When, last March, the European Commission took the unprecedented step of proposing a short-term transaction tax on certain digital services such as targeted advertising and intermediate services, for instance as those supplied by Uber and Airbnb and the sale of data, it chose the rate of 3 percent for the whole package.
The Commission’s architects reasoned that anything below 3 percent would not cover administrative and enforcement costs of the transaction tax known as the Digital Services Tax. It also reasoned that anything above 3 percent would prove punitive to the point it would curtail the growth for companies and the digital economy as a whole.
Based on the European Commission estimates, the overall revenue generated by a 3 percent tax on eligible digital companies (those with at least a 750 million euro yearly turnover globally and 50 million euro yearly turnover in EU sales) would amount to some 6 billion euros a year.
But now that EU member state tax experts from the member states have dissected the proposal as part of the Council of Economic and Finance Minister negotiations, the 3 percent rate is second only to the overall scope of the plan when it comes to surmounting divisions in order to reach an agreement.
There are disputes that the rate is either too low or too high.
As EU finance ministers – under the direction of the EU rotating presidency holder Austria – push for an agreement by the end of 2018, some EU member states, led by France, which insist the 3 percent is too low, want it to be a minimum rate that would give EU member states the freedom to impose an even higher levy.
But other member states rejoice that a flat 3 percent rate is too high for some companies, for it does overlook the different profit margins of digital businesses. This problem is related to the fact that the DST is constructed as an indirect tax and, therefore, it is impossible to design a concept of deductible expenses similar to those used in for direct or corporate taxation.
The option of turning the tax into a direct tax would, according to EU tax experts, run into legal problems because of conflicts with double tax treaties.
Therefore, some EU member states are insisting on a menu of tax rates based on the profit margins of the concerned business models (targeted advertising, intermediate servicesor the sale of data collected about users and generated from user activities on digital interfaces).
However, the multiple rate approach is further complicated, according to some EU countries, because of concerns that the proposed turnover and sales thresholds will distort competition. This issue is referred to as the “cliff edge” problem, because a company with digital revenues of 51 million euros would be subject to the tax while a competitor with 49 million euros in revenues would be exempt. In order to overcome the cliff edge, some EU member states are pushing for a tax allowance that would exempt the first 50 million euro for eligible companies.

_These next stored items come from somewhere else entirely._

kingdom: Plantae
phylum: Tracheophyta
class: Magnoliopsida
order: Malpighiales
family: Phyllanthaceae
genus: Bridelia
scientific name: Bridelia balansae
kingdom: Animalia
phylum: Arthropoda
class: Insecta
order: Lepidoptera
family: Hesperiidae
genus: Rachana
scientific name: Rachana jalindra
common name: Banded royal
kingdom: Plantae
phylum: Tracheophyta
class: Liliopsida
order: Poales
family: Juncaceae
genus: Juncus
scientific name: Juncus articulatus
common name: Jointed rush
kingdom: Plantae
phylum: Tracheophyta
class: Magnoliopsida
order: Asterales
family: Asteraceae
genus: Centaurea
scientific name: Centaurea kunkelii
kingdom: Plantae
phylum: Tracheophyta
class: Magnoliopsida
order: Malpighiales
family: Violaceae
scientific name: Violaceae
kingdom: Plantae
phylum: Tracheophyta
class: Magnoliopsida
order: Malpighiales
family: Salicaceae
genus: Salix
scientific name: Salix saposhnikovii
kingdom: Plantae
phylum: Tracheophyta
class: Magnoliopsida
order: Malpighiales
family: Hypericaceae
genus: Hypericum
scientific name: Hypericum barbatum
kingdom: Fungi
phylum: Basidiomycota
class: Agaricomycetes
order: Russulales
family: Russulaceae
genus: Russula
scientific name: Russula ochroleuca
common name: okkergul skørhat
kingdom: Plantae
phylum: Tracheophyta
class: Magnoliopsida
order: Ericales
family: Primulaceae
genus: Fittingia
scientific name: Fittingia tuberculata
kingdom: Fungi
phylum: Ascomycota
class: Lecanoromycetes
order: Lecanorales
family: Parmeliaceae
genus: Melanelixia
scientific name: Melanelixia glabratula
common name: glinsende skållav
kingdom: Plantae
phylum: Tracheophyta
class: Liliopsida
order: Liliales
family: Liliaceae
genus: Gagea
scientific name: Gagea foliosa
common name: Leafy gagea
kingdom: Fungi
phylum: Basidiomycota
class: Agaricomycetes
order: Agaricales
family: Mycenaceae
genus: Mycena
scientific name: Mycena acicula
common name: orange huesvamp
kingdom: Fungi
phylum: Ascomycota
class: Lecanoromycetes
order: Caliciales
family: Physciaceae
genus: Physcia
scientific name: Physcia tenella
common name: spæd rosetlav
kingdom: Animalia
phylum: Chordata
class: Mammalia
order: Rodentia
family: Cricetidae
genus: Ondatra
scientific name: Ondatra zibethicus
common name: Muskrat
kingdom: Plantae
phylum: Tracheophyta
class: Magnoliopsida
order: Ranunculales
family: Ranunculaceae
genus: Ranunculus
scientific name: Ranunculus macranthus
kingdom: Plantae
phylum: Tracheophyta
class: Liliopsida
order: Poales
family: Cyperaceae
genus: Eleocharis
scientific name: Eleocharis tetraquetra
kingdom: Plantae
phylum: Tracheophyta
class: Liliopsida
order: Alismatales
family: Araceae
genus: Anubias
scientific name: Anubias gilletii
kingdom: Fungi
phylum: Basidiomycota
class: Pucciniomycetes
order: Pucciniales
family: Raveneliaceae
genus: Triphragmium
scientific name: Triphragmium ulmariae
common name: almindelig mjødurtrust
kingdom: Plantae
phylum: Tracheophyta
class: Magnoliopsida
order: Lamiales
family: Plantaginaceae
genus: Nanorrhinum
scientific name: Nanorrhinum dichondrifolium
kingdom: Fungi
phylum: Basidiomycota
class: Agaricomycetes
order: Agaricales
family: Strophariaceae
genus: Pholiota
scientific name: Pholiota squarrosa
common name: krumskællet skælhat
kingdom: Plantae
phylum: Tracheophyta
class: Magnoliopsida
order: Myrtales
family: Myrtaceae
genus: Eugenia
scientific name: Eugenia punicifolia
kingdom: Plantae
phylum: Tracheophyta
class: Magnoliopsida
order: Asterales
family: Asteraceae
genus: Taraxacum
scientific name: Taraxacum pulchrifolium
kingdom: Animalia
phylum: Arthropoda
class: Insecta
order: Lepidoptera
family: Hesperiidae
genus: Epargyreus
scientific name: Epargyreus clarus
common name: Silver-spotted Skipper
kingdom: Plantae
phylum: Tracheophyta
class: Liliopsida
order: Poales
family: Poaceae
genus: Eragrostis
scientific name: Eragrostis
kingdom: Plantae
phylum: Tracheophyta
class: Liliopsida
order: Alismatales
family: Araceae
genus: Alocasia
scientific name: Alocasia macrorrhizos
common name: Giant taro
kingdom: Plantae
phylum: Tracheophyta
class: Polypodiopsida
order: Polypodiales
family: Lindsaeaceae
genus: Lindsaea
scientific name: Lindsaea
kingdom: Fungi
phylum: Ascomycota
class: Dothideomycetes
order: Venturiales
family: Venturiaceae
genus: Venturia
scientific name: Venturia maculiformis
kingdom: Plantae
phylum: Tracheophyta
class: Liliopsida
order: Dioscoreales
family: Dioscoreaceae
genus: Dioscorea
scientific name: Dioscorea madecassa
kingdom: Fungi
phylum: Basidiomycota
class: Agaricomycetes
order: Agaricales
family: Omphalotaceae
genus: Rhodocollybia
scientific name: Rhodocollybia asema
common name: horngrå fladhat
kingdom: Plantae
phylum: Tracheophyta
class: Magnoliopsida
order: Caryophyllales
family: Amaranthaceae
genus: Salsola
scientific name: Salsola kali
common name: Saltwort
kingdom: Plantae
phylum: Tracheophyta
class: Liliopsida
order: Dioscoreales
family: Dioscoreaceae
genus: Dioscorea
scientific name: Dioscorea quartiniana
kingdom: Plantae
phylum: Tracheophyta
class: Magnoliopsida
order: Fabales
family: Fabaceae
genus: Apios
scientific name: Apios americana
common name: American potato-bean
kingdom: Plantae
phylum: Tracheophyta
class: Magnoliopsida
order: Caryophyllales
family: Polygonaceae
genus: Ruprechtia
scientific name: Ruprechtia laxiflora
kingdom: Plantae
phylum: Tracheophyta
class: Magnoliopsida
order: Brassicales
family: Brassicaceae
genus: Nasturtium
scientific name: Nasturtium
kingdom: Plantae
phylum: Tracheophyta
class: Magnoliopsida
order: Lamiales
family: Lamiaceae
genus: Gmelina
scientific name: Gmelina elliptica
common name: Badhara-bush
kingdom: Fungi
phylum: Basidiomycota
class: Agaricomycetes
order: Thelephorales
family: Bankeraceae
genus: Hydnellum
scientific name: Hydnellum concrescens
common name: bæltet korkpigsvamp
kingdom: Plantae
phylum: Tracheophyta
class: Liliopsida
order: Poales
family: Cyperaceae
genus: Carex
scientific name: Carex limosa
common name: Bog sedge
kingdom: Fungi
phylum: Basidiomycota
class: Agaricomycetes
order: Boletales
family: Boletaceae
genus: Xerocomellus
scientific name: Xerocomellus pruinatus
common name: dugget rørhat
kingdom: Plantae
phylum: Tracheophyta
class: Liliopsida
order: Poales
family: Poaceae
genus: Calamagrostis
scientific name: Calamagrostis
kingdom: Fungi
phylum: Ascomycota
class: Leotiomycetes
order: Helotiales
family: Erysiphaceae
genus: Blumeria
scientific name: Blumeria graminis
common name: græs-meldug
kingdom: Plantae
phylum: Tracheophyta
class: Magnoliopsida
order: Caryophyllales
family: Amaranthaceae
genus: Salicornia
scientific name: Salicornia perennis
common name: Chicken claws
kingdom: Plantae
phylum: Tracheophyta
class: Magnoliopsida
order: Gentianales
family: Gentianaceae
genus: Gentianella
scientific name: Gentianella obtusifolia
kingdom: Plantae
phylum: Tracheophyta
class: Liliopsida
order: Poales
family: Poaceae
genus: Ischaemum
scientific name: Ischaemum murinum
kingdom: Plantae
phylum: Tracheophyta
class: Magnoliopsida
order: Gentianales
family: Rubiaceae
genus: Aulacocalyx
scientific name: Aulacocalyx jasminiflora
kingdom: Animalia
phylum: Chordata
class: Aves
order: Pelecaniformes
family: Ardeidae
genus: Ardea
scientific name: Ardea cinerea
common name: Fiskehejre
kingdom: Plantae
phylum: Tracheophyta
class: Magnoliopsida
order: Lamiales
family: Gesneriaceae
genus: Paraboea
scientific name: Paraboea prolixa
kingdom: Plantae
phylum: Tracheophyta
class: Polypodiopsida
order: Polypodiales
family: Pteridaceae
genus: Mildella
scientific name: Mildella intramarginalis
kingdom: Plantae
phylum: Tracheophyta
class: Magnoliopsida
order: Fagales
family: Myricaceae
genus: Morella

But if the allowance were agreed, it would raise a conundrum: if accommodations are made to compensate for the cliff edge approach and different rates are set for different services in order to accommodate different profit margins, the only way to generate enough revenue to make the tax worth applying is to apply a rate higher than 3 percent. And, as the European Commission determined in its economic impact assessment, that would be counterproductive.
Of course, these kinds of technical difficulties are a few examples of why OECD negotiations on digital taxation as part of the BEPS process are still a work-in-progress. Will an EU, which is divided by countries desperate to impose the DST versus those insisting that an OECD solution must be first agreed, be able to sort out the rate-related problems?